A few weeks ago, I was asked to think about a moment in which I felt connected to the infinite. I was in class (Introduction to Philosophy of Religion) and we were reading Schleiermacher, a thinker who defines religious experience as any moment that includes a feeling of connection to the infinite. I started to sift through my memories of the last few years, but to my surprise, the moments that felt truest in answering this question, the moments where I felt most connected to something larger than myself, went farther back to my adolescent experiences at Jewish day school and summer camp. I thought particularly of a weekly tradition in sleep-away camp where the entire community sat in a circle by the lake on Saturday evenings, singing Hebrew hymns as the sun set and the Sabbath came to a close. I don’t think I have ever felt so spiritually whole as I did in those moments.
I realize now that I hadn’t spoken about these experiences in years, maybe not since I first came to Wesleyan. Even describing the experience above felt strange to do; I found myself wondering, is “spiritual wholeness” something that readers of this article often consider or vocalize? Part of this feeling of strangeness is likely due to the fact that it’s nearly impossible to express spirituality in words, but the larger problem seems to be that in our day-to-day college lives, we don’t often try to talk about these things. The fact that I was first reminded of my spiritual experiences in a class got me thinking: How is it possible that these experiences that were so formative to my upbringing have been absent from my conversations with peers on campus, except for in an academic setting?
In thinking about my conversations with friends about my Jewish upbringing, I realize that I mainly talk about it in terms of the educational content, such as what I learned about Biblical interpretation or the Hebrew language; I don’t often talk about the role that spirituality played in my life growing up. This topic is usually reserved for those more serious conversations about identity that tend to come up late at night while studying with friends, often spurred on by something in my reading for the next day’s class.

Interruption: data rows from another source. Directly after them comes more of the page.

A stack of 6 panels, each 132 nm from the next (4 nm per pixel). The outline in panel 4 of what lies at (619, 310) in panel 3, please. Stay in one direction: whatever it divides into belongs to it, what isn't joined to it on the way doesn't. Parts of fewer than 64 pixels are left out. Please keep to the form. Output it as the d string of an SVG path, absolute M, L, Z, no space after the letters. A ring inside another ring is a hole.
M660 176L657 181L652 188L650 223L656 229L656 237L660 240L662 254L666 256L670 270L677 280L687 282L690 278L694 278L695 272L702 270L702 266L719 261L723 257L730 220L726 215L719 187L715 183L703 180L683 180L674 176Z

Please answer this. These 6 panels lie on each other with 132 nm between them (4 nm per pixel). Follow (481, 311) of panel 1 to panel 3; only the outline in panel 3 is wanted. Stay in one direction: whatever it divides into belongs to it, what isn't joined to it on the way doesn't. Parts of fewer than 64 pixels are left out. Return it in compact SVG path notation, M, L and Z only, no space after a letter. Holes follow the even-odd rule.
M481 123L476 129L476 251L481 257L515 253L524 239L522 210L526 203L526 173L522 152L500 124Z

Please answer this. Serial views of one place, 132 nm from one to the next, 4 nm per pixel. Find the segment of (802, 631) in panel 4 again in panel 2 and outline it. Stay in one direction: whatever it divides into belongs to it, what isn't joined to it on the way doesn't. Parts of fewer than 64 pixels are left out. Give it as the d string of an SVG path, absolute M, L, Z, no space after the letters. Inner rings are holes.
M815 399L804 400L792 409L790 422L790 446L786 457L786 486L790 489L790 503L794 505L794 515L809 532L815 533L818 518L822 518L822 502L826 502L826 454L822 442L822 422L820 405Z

Even those conversations are more based in the intellectualizing of spirituality, though, as opposed to simply describing spiritual experiences or moments.
It’s not that I don’t feel comfortable talking about the role that spirituality has played in my life. It’s more about the fact that spirituality just isn’t something that comes up in day-to-day conversation on a college campus. My experiences at Jewish day school and camp were just the opposite; as religious institutions, these places operated with the interest of spiritual and emotional growth always in mind, and it was normal to talk and think about the ways that we each felt connected to something bigger than ourselves. It wasn’t necessarily about the religious context of these experiences; of course, most of the ways of connecting that these places focused on were religious, but what’s more interesting to me is the idea that the basic concept of connecting to something beyond the physical was a daily priority of these communities. Is this focus on spiritual growth a model that can possibly be transferred into the secular college setting?
At first glance, this seems rather unlikely. At an intellectually charged place like Wesleyan, it makes sense that critical thinking is our instinctive approach to any and all questions. Sometimes the value that we place on intellectualizing all problems that come our way can mean forgetting the role that spirituality likely plays in many of our lives. The term “spirituality” may bring with it certain connotations, such as experiences of divine revelation or passionate prayer. But while these types of moments are certainly spiritual, spirituality doesn’t always have to relate to religion or to any other particular institution. My own experiences in religious institutions were consistently meaningful in a spiritual way despite the ebb and flow of my personal religious identity; no matter where my level of faith in God was at a given moment, these experiences consistently allowed me to feel connected to my community and to the values that mattered to me most.
One of the most wonderful parts of bringing my religious background with me to Wesleyan has been my ability to learn just how many parts of life can be just as spiritual as the ones that I experienced in the religious context: nature, a beautiful line of poetry, an intellectual conversation with a friend. But it seems to me that we’re often hesitant to characterize these experiences as truly spiritual. We don’t always feel comfortable acknowledging what makes us feel connected, be it to our true selves, to each other, or to the world at large.
I don’t believe that we need to talk about spirituality in order to make it meaningful: Sometimes these moments are better kept private. But the problem seems to be that we don’t value our spiritual growth to the same extent as we do our academic, social, or extracurricular growth. The fact that we don’t talk about our goals for spiritual growth in the same way as we talk about our extracurricular or academic pursuits means that we might not be valuing our spiritual growth as much as we ought to. We don’t always make time in the day for that thing that makes us feel connected, whatever it might be. Be it because we’re worried that this thing is not acceptable in our community or among our peers, or simply because we don’t have the time, we tend to make the choice to put other priorities first.
Taking a moment to appreciate a beautiful tree or to meditate in the morning isn’t a waste of time, and it shouldn’t be considered as a choice that runs counter to critical thinking or to practical obligations. It’s not a luxury to feel connected; this is something that we are all entitled to as human beings, and we should never feel ashamed of seeking these moments of spirituality out or sharing them with each other, no matter where or how we find them.
Fattal is a member of the Class of 2017.